*Data shown*.

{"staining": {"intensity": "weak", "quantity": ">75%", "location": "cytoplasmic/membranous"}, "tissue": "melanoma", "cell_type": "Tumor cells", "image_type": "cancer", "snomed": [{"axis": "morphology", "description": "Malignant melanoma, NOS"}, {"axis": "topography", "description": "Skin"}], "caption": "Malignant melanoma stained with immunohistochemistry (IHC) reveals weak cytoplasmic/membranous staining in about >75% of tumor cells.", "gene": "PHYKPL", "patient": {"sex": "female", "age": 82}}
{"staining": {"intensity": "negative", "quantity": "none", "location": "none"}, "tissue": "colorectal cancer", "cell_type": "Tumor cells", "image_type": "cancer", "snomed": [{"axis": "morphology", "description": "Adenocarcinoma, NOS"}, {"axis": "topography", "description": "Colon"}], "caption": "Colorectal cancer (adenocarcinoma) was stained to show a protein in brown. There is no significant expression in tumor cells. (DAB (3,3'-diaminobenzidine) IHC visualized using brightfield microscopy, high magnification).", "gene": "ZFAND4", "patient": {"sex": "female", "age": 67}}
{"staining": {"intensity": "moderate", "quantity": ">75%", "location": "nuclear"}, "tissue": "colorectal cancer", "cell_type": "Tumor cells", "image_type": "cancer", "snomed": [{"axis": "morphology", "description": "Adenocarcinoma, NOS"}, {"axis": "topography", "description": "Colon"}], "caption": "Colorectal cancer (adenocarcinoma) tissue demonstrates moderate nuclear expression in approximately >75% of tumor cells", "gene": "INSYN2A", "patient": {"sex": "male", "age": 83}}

*Exercise*. All the data above should be restated in full, exactly.

*Exercise solution*.
{"staining": {"intensity": "weak", "quantity": ">75%", "location": "cytoplasmic/membranous"}, "tissue": "melanoma", "cell_type": "Tumor cells", "image_type": "cancer", "snomed": [{"axis": "morphology", "description": "Malignant melanoma, NOS"}, {"axis": "topography", "description": "Skin"}], "caption": "Malignant melanoma stained with immunohistochemistry (IHC) reveals weak cytoplasmic/membranous staining in about >75% of tumor cells.", "gene": "PHYKPL", "patient": {"sex": "female", "age": 82}}
{"staining": {"intensity": "negative", "quantity": "none", "location": "none"}, "tissue": "colorectal cancer", "cell_type": "Tumor cells", "image_type": "cancer", "snomed": [{"axis": "morphology", "description": "Adenocarcinoma, NOS"}, {"axis": "topography", "description": "Colon"}], "caption": "Colorectal cancer (adenocarcinoma) was stained to show a protein in brown. There is no significant expression in tumor cells. (DAB (3,3'-diaminobenzidine) IHC visualized using brightfield microscopy, high magnification).", "gene": "ZFAND4", "patient": {"sex": "female", "age": 67}}
{"staining": {"intensity": "moderate", "quantity": ">75%", "location": "nuclear"}, "tissue": "colorectal cancer", "cell_type": "Tumor cells", "image_type": "cancer", "snomed": [{"axis": "morphology", "description": "Adenocarcinoma, NOS"}, {"axis": "topography", "description": "Colon"}], "caption": "Colorectal cancer (adenocarcinoma) tissue demonstrates moderate nuclear expression in approximately >75% of tumor cells", "gene": "INSYN2A", "patient": {"sex": "male", "age": 83}}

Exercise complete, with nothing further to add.